Deux hauts fonctionnaires ont rendu ce mardi 20 mai un rapport au gouvernement concernant les Frères musulmans.
Ce mouvement défend une vision rigoriste de la religion.
Il se serait implanté en France ces dernières années, au risque « d’une atteinte aux institutions républicaines ».
Le texte sera examiné ce mercredi 21 mai par le gouvernement réuni en Conseil de défense. Et sa conclusion risque bien d’alerter les pouvoirs publics : les Frères musulmans représentent en France « une menace pour la cohésion nationale », avec le développement d’un islamisme « par le bas », au niveau des municipalités, selon les mots du rapport commandé par le gouvernement et cité par l’AFP.

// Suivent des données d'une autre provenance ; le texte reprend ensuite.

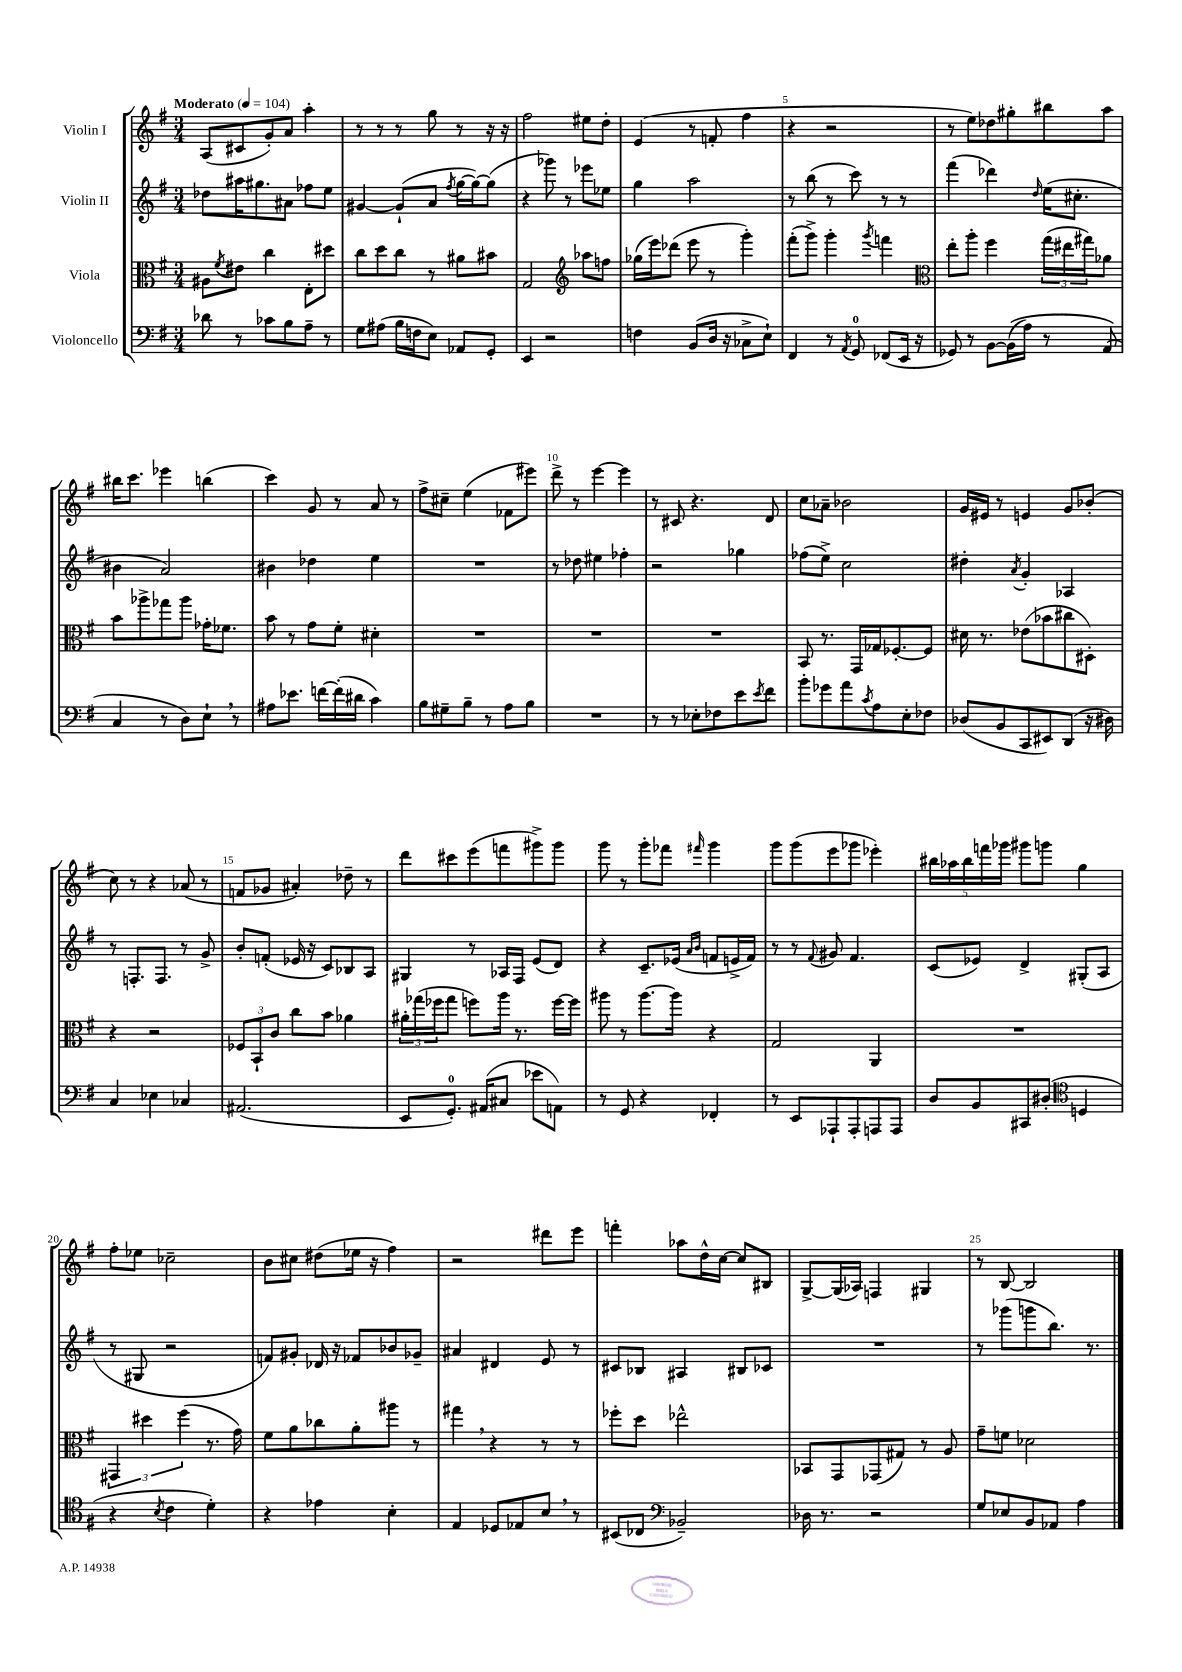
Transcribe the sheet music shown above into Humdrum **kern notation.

Un mouvement ancré localement
« La réalité de cette menace, même si elle repose sur une temporalité longue et ne recourt pas à l’action violente, fait peser le risque d’une atteinte au tissu associatif et aux institutions républicaines (…) et plus largement à la cohésion nationale », est-il écrit, comme l’a révélé Le Figaro (nouvelle fenêtre). Une menace qui existerait « à court ou moyen terme ».
En France, la mouvance « est établie sur une structuration solide mais l’islamisme politique se diffuse d’abord au plan local », souligne le rapport intitulé « Frères musulmans et islamisme politique en France ». Réalisé par deux hauts fonctionnaires, il insiste sur le « caractère subversif du projet porté par les Frères musulmans« , qui vise « à œuvrer au long cours en vue d’obtenir progressivement des modifications des règles locales ou nationales », notamment celles concernant la laïcité et l’égalité entre les femmes et les hommes.

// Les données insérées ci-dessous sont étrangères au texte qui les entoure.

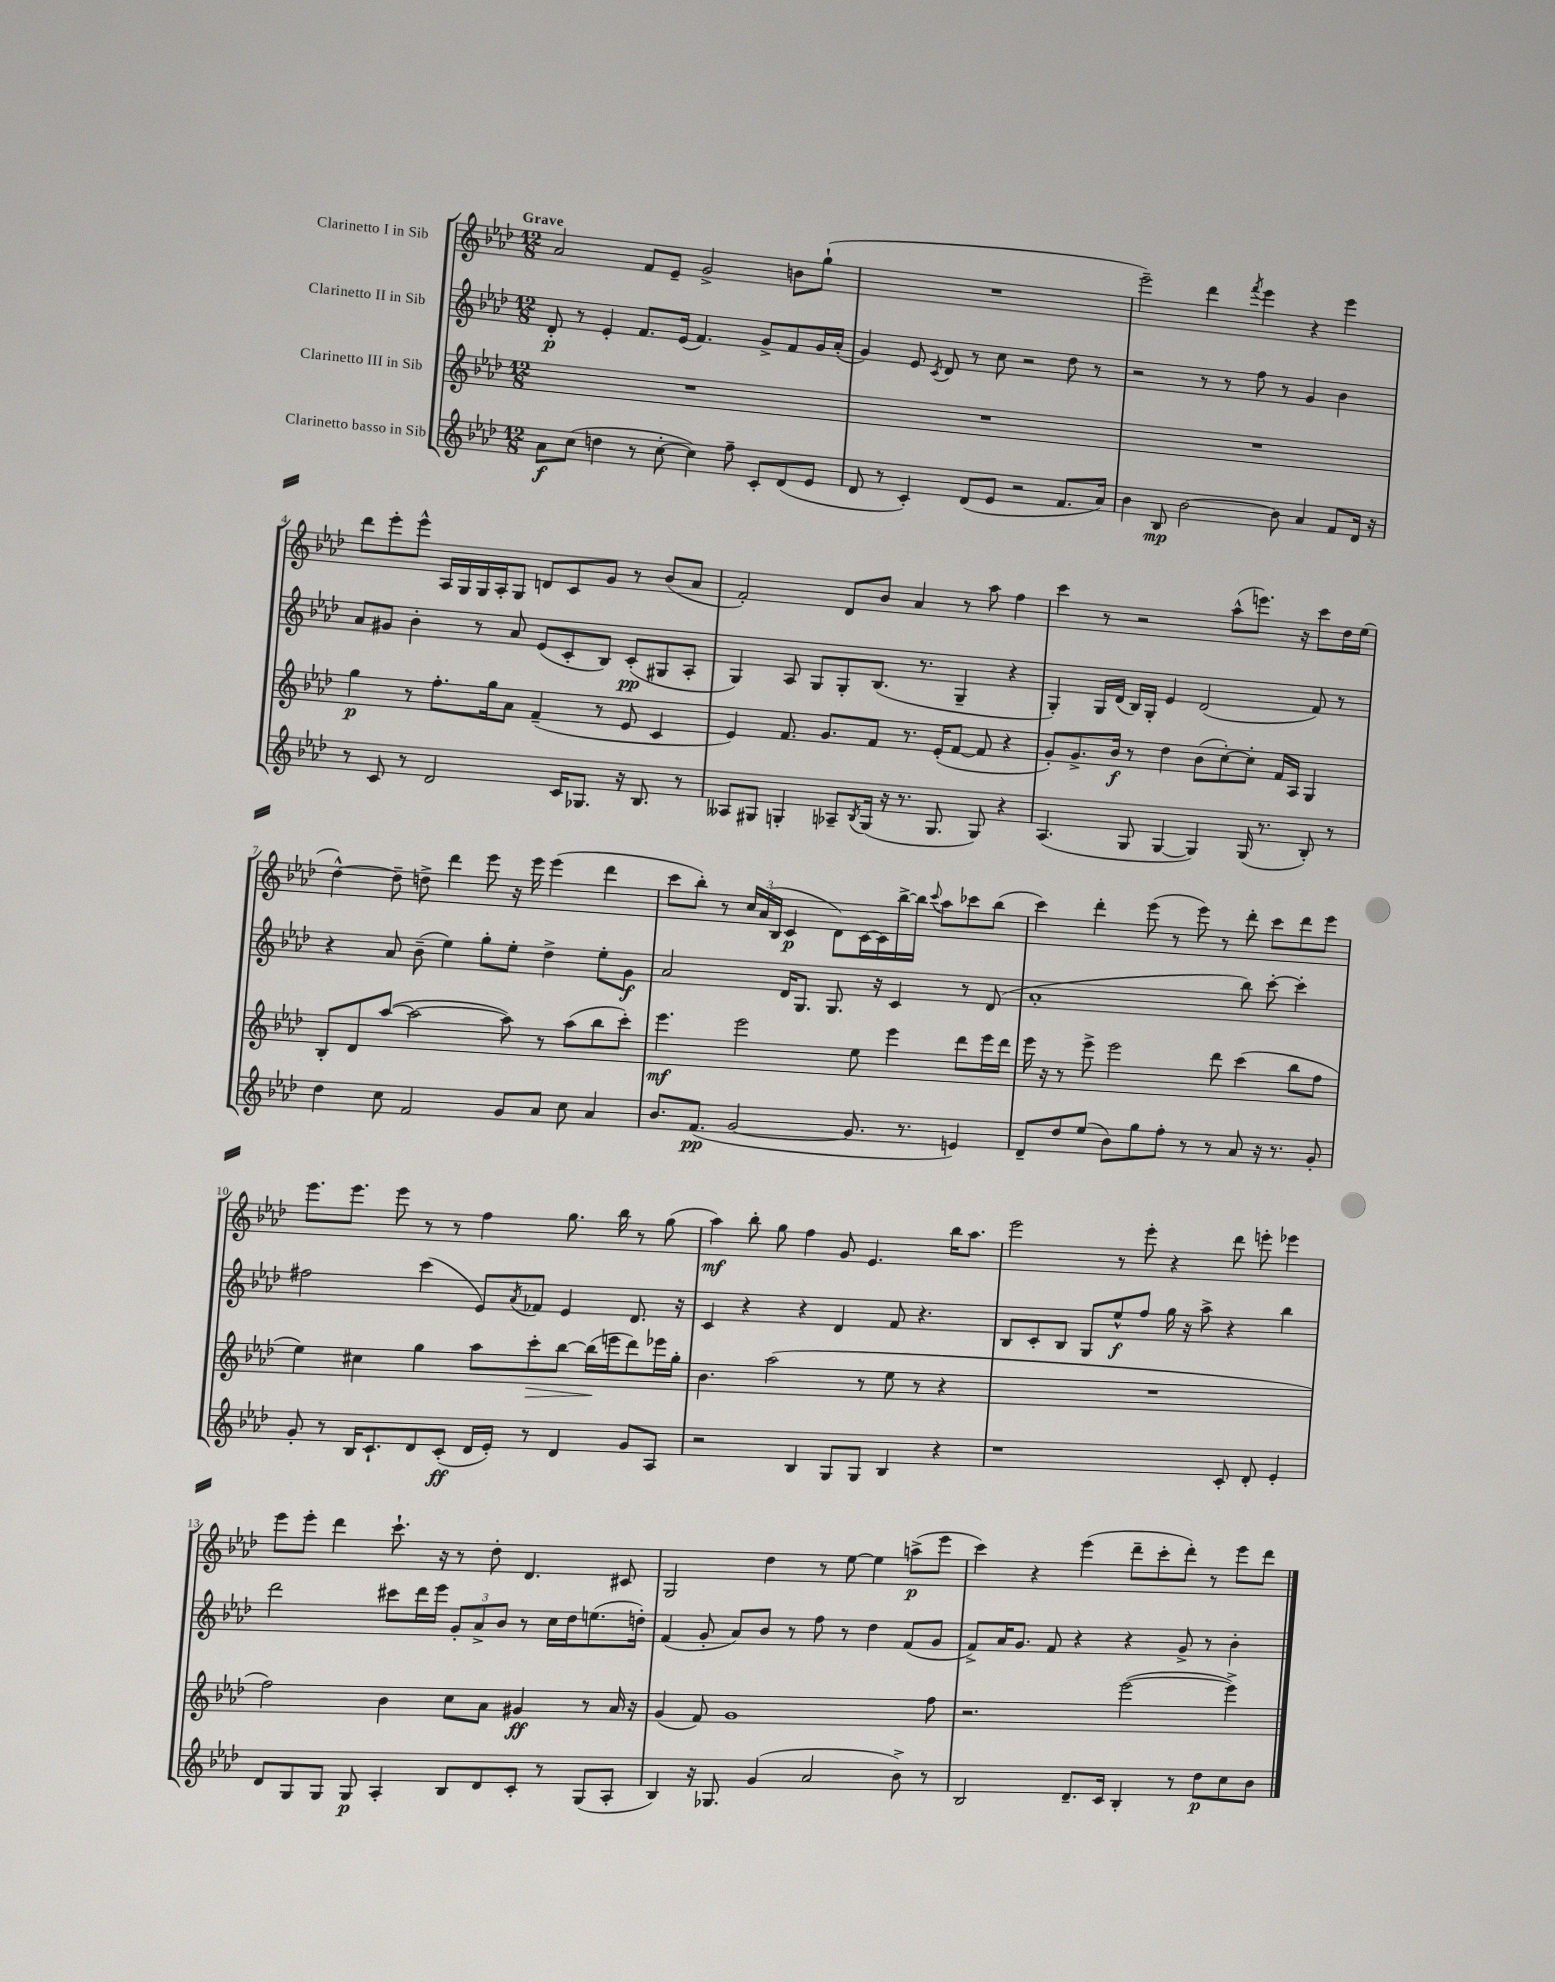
<<
\new StaffGroup <<
\new Staff = "s0" \with { instrumentName = "Clarinetto I in Sib" } {
    \clef treble \key aes \major \numericTimeSignature \time 12/8 \tempo "Grave"
    aes'2 f'8 ees'8-- g'2-> b'8 g''8-!( |
    R1. |
    ees'''2--) des'''4 \acciaccatura { f'''8 } ees'''4 r4 ees'''4 |
    des'''8 ees'''8-. ees'''8-^ aes16 g16 g16 aes16-. g8 d'8 c'8 g'8 r8 bes'8( aes'8 |
    f'2-.) des'8 bes'8 aes'4 r8 aes''8 f''4 |
    c'''4 r8 r2 aes''8-^( e'''8.) r16 c'''8 des''16 ees''16( |
    des''4~-^) des''8-- d''8-> des'''4 ees'''8 r16 ees'''16 ees'''4( des'''4 |
    c'''8 bes''8-.) r8 \tuplet 3/2 { c''16 aes'16( bes16 } c'4\p des'8) c'16~ c'16 bes''16~-> bes''16 \appoggiatura { c'''8 } aes''8 ces'''8 bes''8( |
    c'''4) des'''4-. ees'''8( r8 ees'''8) r8 des'''8-. c'''8 des'''8 ees'''8 |
    ees'''8. ees'''8. ees'''8 r8 r8 f''4 g''8. bes''16 r8 g''8( |
    aes''4\mf) bes''8-. g''8 f''4 g'8 ees'4. bes''16 aes''8. |
    ees'''2 r8 ees'''8-. r4 des'''8 e'''8-. ees'''4 |
    ees'''8 ees'''8-. des'''4 c'''8.-! r16 r8 des''8-. des'4. cis'8 |
    g2 des''4 r8 ees''8~ ees''4 a''8->\p( ees'''8 |
    c'''4) r4 ees'''4( des'''8-- c'''8-. des'''8-.) r8 ees'''8 des'''8 \bar "|." |
}
\new Staff = "s1" \with { instrumentName = "Clarinetto II in Sib" } {
    \clef treble \key aes \major \numericTimeSignature \time 12/8
    des'8-.\p r8 ees'4-. f'8. ees'16( f'4.) g'8-> f'8 g'16 aes'16-.( |
    g'4) ees'8 \acciaccatura { c'8 } des'8 r8 c''8 r2 des''8 r8 |
    r2 r8 r8 f''8 r8 g'4 bes'4 |
    aes'8 gis'8 bes'4-. r8 aes'8 ees'8( c'8-. bes8) c'8-.\pp( gis8 aes8-. |
    g4) aes8 g8 g8-. bes8.( r8. g4-- r4 |
    g4-.) g16 des'16( bes16) g16-. ees'4 des'2( f'8) r8 |
    r4 aes'8 bes'8--( ees''4) g''8-. ees''8-. des''4-> ees''8-. g'8\f |
    aes'2 des'16 g8. g8. r16 c'4 r8 des'8( |
    aes'1-. bes''8) c'''8~-. c'''4-. |
    fis''2 c'''4( ees'8) \acciaccatura { aes'8 } fes'8 ees'4 des'8. r16 |
    c'4 r4 r4 des'4 f'8 r4. |
    bes8 c'8-. bes8 g8 ees''8-^\f f''8 g''16 r16 aes''8-> r4 bes''4 |
    des'''2 cis'''8 des'''16 ees'''16 \tuplet 3/2 { g'8-. aes'8-> bes'8 } r8 c''16 des''16 e''8.( d''16-.) |
    f'4( g'8-. aes'8) bes'8 r8 f''8 r8 des''4 f'8( g'8 |
    f'8->) aes'16 g'8. f'8 r4 r4 g'8-> r8 bes'4-. \bar "|." |
}
\new Staff = "s2" \with { instrumentName = "Clarinetto III in Sib" } {
    \clef treble \key aes \major \numericTimeSignature \time 12/8
    R1. |
    R1. |
    R1. |
    g''4\p r8 f''8.-. g''16 aes'8 f'4--( r8 ees'8 c'4 |
    ees'4) f'8. g'8. f'8 r8. ees'16-.( f'8~ f'8 r4 |
    g'8-.) g'8.-> bes'16\f r8 des''4 bes'8( c''8~-.) c''8-. f'16 aes16 g4 |
    bes8-. des'8 aes''8~( aes''2~ aes''8) r8 aes''8( bes''8 c'''8-.) |
    ees'''4.\mf ees'''2 ees''8 ees'''4 des'''8 ees'''16 des'''16 |
    ees'''16 r16 r8 ees'''8-> ees'''2 des'''8 c'''4( bes''8 f''8 |
    ees''4) cis''4 g''4 aes''8 c'''8-.\> bes''8~ bes''16\!( e'''16 des'''8) ees'''16 g''16-. |
    bes'4. aes''2( r8 ees''8 r8 r4 |
    R1. |
    f''2) bes'4 c''8 aes'8 gis'4\ff r8 aes'16 r16 |
    g'4( f'8) g'1 f''8 |
    r2. ees'''2~( ees'''4->) \bar "|." |
}
\new Staff = "s3" \with { instrumentName = "Clarinetto basso in Sib" } {
    \clef treble \key aes \major \numericTimeSignature \time 12/8
    aes'8\f c''8( d''4 r8 c''8~-. c''4) f''8-- c'8-. des'8( ees'8 |
    des'8 r8 c'4-.) des'8( ees'8 r2 f'8. aes'16) |
    bes'4 bes8\mp bes'2~ bes'8 aes'4 f'8 des'16 r16 |
    r8 c'8 r8 des'2 c'16 ges8. r16 bes8. r8 |
    aeses8 gis8 g4-. aes8-- \acciaccatura { bes8 } g16( r16 r8. g8. g8) r4 |
    aes4.( g8 g4~ g4) g16( r8. bes8-.) r8 |
    des''4 c''8 f'2 g'8 aes'8 c''8 aes'4 |
    bes'8. f'8.\pp( g'2~ g'8. r8. e'4) |
    des'8-- des''8 ees''8( bes'8) g''8 f''8-. r8 r8 aes'8 r16 r8. g'8-. |
    g'8-. r8 bes16 c'8.-! des'8 c'8-.\ff( des'16 ees'16-.) r8 des'4 g'8 aes8 |
    r2 bes4 g8 g8 bes4 r4 |
    r1 c'8-. des'8-. ees'4-. |
    des'8 g8 g8 g8\p aes4-. bes8 des'8 c'8-. r8 g8( aes8-. |
    bes4) r16 ges8. g'4( aes'2 bes'8->) r8 |
    bes2 des'8.-- c'16 bes4-. r8 des''8\p c''8 bes'8 \bar "|." |
}
>>
>>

Il s’agit « non pas de s’enclaver comme le fait de séparatisme » mais au contraire « de dissimulation » pour aller « à la conquête des antennes de pouvoir, notamment les municipalités », croit savoir l’Élysée. Parmi les effets possibles de cette stratégie, le développement de « réseaux œuvrant au repli communautaire, allant jusqu’à la constitution d’écosystèmes islamistes », ajoutent les auteurs.
Aucun document récent ne démontre la volonté de Musulmans de France d’établir un État islamique en France ou d’y faire appliquer la charia
Aucun document récent ne démontre la volonté de Musulmans de France d’établir un État islamique en France ou d’y faire appliquer la charia
Rapport « Frères musulmans et islamisme politique en France »
Emmanuel Macron réunira mercredi à 11h30 plusieurs ministres pour un Conseil de défense qui se penchera sur ce rapport, avec à la clef des mesures dont certaines seront classifiées. Le ministre de l’Intérieur Bruno Retailleau s’est inquiété ce mardi d’« un islamisme à bas bruit qui se répand en tentant d’infiltrer les associations » et dont « l’objectif ultime est de faire basculer toute la société française dans la charia ».
Mais selon le rapport, « aucun document récent ne démontre la volonté de Musulmans de France d’établir un État islamique en France ou d’y faire appliquer la charia ». Musulmans de France a succédé en 2017 à l’Union des organisations islamiques de France (UOIF) et « est identifiée comme la branche nationale des Frères musulmans en France », détaille le rapport.
Ce dernier évalue à 139 le nombre de lieux de culte affiliés à Musulmans de France, en plus de « 68 considérés comme proches de la fédération, répartis sur 55 départements ». Cela représente « 7% des 2.800 lieux de culte musulman répertoriés » en France, avec une fréquentation moyenne de « 91.000 fidèles le vendredi ». Mais « un fidèle fréquentant une mosquée de la mouvance n’est pas, loin s’en faut, membre », note l’étude.
Le texte souligne aussi combien les Frères musulmans, « en perte d’influence » dans le monde arabo-musulman, « concentrent leur action sur l’Europe ». C’est pourquoi les deux hauts fonctionnaires plaident pour « poursuivre les efforts de sensibilisation déjà déployés auprès de la Commission européenne ». Enfin, le rapport décrit le secteur éducatif comme une « priorité de la branche française » des Frères musulmans et s’inquiète d’une « rigorisation de la pratique religieuse », avec une « explosion du nombre de jeunes filles portant une abaya ».
Le mouvement des Frères musulmans, né en 1928 en Égypte, porte le projet d’un islam politique conservateur. Il a été interdit dans plusieurs pays, comme l’Arabie saoudite, l’Égypte et très récemment la Jordanie, car considéré comme terroriste.